August 22, 2024/CSL Research
The Federal Government of Nigeria (FGN) through the Debt Management Office (DMO) on Monday 19 August 2024 opened for subscription its first domestic FGN US$ Bond. The issue, being the Series 1 (out of a total Programme size of US$2 billion) has a target size of US$500 million. The tenor of the Series 1 issue is five (5) years with a minimum subscription amount of US$10,000 and a multiple of US$1,000 thereafter. With regards to pricing, the Bond is priced at a coupon rate of 9.75% per annum. This we note was the average 90-day harmonic mean yield on the existing 8.375% US$1.25bn MAR 2029 and 7.143% US$1.25bn FEB 2030 FGN Eurobond instruments as of the close of 16 August 2024.
The proceeds from this issuance will be allocated to critical sectors of the Nigerian economy. Eligible participants include Nigerians residing both domestically and abroad, as well as foreign and institutional investors. The benefits of this offer include, but are not limited to: Stable and fixed US dollar-denominated returns over the medium term, competitive returns compared to foreign exchange (FX) savings held abroad, exemptions from Corporate Income Tax (CIT), Personal Income Tax (PIT), and Capital Gains Tax, listing on the Nigerian Exchange (NGX) and FMDQ Securities Exchange, providing a liquid secondary market unlike Euroclear, eligibility for inclusion in pension fund portfolios and liquidity status granted by the Central Bank of Nigeria (CBN), making the security eligible for inclusion in the calculation of liquidity ratios for banks in Nigeria.

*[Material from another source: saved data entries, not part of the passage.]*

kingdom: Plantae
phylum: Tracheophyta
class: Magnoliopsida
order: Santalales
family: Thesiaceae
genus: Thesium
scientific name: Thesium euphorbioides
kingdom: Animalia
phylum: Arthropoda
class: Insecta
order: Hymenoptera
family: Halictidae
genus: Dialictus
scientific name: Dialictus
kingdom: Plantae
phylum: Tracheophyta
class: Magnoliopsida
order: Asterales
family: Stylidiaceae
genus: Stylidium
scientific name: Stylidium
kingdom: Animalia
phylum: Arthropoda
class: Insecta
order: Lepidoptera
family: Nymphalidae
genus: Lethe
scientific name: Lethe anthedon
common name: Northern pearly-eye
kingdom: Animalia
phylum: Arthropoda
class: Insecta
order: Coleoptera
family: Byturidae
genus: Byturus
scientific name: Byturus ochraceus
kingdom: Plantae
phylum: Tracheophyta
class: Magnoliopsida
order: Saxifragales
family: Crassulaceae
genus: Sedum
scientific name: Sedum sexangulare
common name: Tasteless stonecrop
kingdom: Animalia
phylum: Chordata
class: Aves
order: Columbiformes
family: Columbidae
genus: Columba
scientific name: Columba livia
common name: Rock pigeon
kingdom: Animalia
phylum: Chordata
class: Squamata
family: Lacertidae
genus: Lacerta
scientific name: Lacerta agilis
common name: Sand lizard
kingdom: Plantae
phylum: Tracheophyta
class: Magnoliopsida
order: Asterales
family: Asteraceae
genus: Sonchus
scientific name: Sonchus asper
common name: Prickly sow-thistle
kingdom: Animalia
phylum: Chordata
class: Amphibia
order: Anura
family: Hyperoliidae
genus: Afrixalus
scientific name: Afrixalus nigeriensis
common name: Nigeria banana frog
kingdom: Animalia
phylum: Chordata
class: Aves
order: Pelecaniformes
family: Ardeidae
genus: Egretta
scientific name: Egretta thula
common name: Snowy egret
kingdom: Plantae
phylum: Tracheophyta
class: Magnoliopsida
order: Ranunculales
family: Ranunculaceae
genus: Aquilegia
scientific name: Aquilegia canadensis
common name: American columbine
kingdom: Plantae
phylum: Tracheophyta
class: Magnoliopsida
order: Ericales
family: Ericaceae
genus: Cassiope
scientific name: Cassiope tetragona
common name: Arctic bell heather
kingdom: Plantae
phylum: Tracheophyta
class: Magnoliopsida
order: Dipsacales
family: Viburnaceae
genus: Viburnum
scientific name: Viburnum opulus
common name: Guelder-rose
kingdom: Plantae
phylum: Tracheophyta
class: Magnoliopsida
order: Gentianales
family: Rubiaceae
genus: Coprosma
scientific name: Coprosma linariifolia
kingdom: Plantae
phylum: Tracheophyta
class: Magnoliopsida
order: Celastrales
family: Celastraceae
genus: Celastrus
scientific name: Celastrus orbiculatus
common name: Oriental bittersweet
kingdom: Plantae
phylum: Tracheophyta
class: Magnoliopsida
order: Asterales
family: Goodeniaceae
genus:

The offer is anticipated to be fully subscribed, despite conditions such as the prohibition on using US$ cash to purchase the instrument, except for funds that have been deposited in a domiciliary account for at least 30 days before the offer date. Finally, while this issuance provides a temporary solution to address foreign exchange (FX) liquidity challenges and increase US$ inflows, it is important to note that it also adds to the government’s overall public debt burden. This from our estimates will sit above ₦133.59 trillion post-issuance with the external debt component pushing above ₦63.92 trillion – c.47.85% of total public debt vs. 46.05% at Q1 2024 end (exchange rate assumption of US$1 to ₦1,500; and excluding bilateral
loan deals between March 2024 and now).